▶ GOAL OF THE EXERCISE: Starting with the line that contains "is a micrograph" and stopping after the line that contains "staining of human", copy the entries below exactly. Include nothing else.

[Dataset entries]
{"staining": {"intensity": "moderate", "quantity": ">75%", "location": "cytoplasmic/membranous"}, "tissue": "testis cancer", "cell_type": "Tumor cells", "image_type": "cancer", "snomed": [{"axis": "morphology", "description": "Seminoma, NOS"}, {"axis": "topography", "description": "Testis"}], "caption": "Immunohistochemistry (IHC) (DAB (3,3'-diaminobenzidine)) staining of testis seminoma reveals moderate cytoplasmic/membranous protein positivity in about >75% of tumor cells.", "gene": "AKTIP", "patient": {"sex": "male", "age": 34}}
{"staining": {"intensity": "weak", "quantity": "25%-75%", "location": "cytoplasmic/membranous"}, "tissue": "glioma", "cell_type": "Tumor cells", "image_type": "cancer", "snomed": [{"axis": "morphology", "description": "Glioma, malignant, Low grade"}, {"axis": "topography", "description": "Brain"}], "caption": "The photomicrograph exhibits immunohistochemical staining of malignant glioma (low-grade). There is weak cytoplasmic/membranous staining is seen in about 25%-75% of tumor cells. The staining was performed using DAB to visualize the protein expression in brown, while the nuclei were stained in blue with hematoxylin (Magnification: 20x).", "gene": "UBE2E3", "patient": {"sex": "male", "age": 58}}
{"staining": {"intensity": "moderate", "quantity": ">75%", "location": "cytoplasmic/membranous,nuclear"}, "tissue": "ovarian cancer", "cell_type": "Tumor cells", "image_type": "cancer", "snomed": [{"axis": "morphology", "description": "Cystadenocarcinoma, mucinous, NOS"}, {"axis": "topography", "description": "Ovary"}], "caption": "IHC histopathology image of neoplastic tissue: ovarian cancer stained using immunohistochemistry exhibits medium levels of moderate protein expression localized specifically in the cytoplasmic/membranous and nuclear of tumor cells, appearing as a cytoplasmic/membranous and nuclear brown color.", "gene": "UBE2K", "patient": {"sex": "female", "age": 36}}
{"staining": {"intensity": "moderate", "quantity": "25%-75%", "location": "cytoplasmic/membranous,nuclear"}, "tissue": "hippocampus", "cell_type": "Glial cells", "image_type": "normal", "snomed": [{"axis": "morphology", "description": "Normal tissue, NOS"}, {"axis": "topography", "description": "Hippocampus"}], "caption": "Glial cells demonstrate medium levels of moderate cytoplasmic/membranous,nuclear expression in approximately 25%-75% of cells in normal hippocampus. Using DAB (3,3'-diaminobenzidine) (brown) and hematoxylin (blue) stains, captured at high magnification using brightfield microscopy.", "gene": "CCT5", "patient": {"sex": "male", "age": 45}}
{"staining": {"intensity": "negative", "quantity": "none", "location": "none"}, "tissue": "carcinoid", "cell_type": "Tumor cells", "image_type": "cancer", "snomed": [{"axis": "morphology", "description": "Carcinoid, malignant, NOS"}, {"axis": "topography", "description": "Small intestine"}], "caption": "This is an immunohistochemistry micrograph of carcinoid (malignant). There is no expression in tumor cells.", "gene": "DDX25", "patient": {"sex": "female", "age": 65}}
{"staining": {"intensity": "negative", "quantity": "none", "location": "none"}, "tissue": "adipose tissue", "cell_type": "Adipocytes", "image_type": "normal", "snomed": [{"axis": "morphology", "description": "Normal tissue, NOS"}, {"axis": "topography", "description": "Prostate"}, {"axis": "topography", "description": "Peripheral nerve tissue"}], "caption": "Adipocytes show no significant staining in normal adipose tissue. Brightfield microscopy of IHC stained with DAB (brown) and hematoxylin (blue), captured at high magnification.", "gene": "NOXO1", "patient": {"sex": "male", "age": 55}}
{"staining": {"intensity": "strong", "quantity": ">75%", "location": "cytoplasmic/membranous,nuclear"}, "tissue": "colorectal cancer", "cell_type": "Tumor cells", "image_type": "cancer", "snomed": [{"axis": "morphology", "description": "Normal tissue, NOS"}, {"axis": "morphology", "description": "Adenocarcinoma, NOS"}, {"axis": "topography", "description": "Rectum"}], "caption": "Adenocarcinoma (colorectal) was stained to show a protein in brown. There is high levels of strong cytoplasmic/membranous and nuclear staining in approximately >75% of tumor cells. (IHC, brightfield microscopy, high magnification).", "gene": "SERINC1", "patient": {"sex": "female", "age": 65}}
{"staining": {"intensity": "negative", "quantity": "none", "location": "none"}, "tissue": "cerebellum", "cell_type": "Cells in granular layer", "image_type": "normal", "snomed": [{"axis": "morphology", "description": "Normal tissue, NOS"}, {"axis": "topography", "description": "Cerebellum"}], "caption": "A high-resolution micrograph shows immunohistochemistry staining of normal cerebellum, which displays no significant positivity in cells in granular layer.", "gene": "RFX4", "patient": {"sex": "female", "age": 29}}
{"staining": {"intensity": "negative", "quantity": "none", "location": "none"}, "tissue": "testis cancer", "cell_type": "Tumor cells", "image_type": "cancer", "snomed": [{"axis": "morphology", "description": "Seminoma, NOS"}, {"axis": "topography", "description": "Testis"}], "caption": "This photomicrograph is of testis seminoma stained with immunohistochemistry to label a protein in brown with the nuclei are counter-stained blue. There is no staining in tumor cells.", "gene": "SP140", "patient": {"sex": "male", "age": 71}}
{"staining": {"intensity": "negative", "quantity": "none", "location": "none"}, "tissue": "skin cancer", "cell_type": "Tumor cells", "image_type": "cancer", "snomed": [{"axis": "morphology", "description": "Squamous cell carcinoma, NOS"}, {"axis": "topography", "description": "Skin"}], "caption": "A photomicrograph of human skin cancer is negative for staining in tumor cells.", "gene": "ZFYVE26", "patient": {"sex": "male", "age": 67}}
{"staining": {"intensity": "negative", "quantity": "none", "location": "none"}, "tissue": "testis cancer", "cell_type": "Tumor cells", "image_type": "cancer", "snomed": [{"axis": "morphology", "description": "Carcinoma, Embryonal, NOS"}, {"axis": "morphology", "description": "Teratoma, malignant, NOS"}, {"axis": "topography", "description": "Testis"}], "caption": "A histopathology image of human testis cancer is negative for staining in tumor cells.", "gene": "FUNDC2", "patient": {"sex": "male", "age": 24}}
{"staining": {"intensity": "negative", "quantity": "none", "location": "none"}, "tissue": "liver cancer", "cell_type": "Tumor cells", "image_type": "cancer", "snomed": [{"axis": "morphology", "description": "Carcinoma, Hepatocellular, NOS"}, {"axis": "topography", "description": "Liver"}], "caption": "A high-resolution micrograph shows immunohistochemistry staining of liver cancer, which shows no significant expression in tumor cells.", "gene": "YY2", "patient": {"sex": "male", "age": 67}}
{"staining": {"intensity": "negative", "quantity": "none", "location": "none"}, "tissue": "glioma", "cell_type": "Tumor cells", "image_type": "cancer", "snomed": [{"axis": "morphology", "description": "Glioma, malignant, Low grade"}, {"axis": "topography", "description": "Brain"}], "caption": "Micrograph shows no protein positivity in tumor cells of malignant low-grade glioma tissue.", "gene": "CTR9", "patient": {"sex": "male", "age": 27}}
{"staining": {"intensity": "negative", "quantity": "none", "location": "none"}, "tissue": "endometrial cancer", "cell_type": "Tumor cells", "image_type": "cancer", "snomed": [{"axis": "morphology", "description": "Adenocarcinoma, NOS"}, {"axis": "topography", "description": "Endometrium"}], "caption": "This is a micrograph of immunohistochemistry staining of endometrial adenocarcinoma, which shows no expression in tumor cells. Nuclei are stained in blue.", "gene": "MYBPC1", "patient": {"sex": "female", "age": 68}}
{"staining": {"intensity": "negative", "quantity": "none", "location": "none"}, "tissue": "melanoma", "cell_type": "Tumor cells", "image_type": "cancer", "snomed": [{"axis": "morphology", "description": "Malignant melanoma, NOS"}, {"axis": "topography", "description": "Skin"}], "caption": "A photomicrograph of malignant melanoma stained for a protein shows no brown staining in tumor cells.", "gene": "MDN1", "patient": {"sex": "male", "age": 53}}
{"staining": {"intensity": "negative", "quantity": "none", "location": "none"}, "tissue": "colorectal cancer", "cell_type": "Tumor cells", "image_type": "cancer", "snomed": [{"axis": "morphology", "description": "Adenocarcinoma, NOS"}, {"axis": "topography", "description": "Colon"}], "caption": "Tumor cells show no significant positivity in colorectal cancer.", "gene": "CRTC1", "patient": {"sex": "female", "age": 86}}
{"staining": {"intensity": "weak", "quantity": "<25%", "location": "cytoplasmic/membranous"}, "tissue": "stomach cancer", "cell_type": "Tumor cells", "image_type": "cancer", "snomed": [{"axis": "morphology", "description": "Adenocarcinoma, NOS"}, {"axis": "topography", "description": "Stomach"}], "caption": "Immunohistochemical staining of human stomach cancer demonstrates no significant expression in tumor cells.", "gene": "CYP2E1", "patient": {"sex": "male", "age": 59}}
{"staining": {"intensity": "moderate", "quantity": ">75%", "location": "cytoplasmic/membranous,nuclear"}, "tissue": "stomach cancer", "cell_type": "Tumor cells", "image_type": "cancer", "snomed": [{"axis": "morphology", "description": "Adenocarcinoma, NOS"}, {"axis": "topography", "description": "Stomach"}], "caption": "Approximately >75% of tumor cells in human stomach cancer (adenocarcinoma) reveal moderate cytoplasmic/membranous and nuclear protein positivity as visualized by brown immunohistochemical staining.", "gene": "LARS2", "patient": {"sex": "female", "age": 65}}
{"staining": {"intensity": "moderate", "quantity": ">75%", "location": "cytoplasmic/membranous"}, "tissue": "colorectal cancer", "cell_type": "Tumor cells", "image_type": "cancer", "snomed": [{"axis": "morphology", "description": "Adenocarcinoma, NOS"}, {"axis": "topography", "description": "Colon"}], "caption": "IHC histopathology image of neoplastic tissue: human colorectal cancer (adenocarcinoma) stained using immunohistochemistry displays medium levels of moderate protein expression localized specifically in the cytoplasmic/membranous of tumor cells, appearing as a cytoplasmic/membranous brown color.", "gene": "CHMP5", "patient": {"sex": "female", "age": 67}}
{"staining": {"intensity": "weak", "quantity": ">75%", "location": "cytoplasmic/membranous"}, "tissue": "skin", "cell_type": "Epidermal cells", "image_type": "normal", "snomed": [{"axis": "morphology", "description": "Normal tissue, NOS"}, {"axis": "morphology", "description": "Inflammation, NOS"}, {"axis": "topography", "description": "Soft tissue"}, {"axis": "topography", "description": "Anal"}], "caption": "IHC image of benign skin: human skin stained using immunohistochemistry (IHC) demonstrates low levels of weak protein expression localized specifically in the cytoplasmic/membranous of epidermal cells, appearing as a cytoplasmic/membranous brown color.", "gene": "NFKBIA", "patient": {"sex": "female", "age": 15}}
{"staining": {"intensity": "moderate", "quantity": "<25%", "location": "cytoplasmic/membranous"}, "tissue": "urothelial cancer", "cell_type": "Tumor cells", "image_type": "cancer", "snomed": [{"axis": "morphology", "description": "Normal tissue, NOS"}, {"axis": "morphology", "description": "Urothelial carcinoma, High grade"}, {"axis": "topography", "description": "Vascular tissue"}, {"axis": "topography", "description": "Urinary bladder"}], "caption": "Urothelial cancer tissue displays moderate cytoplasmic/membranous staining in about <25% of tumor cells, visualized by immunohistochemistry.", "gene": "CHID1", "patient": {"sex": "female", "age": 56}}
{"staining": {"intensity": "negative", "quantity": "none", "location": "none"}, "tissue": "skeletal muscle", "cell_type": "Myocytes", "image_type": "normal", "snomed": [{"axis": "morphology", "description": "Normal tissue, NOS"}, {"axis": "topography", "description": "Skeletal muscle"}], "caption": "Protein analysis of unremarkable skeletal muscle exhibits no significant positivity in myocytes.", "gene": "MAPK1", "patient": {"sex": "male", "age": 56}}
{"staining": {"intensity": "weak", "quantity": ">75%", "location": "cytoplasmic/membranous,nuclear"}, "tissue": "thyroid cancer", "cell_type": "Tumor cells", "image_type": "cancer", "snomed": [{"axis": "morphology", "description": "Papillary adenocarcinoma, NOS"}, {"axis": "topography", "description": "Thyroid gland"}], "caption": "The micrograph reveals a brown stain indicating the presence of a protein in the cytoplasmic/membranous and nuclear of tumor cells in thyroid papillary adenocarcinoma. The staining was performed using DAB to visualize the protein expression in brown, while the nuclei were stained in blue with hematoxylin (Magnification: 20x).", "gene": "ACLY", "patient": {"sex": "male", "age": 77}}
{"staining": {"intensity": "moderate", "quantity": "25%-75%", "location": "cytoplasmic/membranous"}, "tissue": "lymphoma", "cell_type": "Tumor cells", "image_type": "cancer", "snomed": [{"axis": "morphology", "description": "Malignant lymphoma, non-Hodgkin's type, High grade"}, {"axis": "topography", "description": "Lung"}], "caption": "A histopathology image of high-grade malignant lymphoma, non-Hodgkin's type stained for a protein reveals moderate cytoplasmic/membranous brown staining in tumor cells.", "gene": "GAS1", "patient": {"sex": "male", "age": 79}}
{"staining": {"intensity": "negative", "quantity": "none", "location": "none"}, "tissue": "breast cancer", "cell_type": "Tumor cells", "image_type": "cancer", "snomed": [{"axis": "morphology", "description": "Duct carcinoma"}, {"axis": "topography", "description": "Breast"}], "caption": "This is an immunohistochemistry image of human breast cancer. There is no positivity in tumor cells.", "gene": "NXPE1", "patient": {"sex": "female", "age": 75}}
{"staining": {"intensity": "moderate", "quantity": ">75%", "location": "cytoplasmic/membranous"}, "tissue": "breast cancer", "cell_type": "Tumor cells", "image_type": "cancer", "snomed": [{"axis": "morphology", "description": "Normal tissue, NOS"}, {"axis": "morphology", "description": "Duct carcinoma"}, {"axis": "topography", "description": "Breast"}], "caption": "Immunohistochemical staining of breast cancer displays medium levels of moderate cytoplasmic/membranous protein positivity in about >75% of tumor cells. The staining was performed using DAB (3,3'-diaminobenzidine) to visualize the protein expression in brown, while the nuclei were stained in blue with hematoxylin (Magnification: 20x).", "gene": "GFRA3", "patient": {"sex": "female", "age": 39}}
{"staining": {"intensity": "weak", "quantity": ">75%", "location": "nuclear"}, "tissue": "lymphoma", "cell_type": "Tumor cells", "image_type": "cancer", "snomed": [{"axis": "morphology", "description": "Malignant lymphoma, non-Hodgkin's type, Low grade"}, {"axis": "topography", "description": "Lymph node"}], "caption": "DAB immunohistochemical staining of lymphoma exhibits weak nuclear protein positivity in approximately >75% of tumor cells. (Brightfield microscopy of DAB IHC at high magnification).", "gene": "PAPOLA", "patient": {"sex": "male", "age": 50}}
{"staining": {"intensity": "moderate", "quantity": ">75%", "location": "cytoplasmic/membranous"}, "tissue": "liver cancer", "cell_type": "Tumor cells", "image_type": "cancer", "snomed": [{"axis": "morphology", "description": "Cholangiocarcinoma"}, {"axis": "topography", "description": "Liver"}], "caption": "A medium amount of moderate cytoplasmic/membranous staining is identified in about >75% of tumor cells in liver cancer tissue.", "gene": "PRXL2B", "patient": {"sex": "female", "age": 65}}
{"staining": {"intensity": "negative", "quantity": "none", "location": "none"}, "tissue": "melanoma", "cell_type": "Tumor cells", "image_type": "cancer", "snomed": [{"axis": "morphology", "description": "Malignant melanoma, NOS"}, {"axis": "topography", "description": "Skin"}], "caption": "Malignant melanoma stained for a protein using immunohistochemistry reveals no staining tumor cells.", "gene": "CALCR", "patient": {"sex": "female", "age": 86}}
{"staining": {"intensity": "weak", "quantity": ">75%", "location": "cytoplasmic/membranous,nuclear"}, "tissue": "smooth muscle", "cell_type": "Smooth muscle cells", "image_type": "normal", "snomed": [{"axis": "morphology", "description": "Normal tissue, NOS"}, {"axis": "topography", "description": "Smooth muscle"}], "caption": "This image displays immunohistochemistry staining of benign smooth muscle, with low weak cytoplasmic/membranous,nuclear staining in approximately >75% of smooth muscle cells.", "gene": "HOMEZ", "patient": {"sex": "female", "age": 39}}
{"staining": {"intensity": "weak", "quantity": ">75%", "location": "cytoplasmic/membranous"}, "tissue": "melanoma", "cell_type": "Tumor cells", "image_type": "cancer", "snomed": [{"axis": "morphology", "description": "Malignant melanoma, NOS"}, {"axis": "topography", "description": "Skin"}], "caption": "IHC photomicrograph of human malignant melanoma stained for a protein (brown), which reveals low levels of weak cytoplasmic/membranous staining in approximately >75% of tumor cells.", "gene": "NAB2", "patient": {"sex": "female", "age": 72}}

▶ SOLUTION TO THIS PROBLEM:
{"staining": {"intensity": "negative", "quantity": "none", "location": "none"}, "tissue": "endometrial cancer", "cell_type": "Tumor cells", "image_type": "cancer", "snomed": [{"axis": "morphology", "description": "Adenocarcinoma, NOS"}, {"axis": "topography", "description": "Endometrium"}], "caption": "This is a micrograph of immunohistochemistry staining of endometrial adenocarcinoma, which shows no expression in tumor cells. Nuclei are stained in blue.", "gene": "MYBPC1", "patient": {"sex": "female", "age": 68}}
{"staining": {"intensity": "negative", "quantity": "none", "location": "none"}, "tissue": "melanoma", "cell_type": "Tumor cells", "image_type": "cancer", "snomed": [{"axis": "morphology", "description": "Malignant melanoma, NOS"}, {"axis": "topography", "description": "Skin"}], "caption": "A photomicrograph of malignant melanoma stained for a protein shows no brown staining in tumor cells.", "gene": "MDN1", "patient": {"sex": "male", "age": 53}}
{"staining": {"intensity": "negative", "quantity": "none", "location": "none"}, "tissue": "colorectal cancer", "cell_type": "Tumor cells", "image_type": "cancer", "snomed": [{"axis": "morphology", "description": "Adenocarcinoma, NOS"}, {"axis": "topography", "description": "Colon"}], "caption": "Tumor cells show no significant positivity in colorectal cancer.", "gene": "CRTC1", "patient": {"sex": "female", "age": 86}}
{"staining": {"intensity": "weak", "quantity": "<25%", "location": "cytoplasmic/membranous"}, "tissue": "stomach cancer", "cell_type": "Tumor cells", "image_type": "cancer", "snomed": [{"axis": "morphology", "description": "Adenocarcinoma, NOS"}, {"axis": "topography", "description": "Stomach"}], "caption": "Immunohistochemical staining of human stomach cancer demonstrates no significant expression in tumor cells.", "gene": "CYP2E1", "patient": {"sex": "male", "age": 59}}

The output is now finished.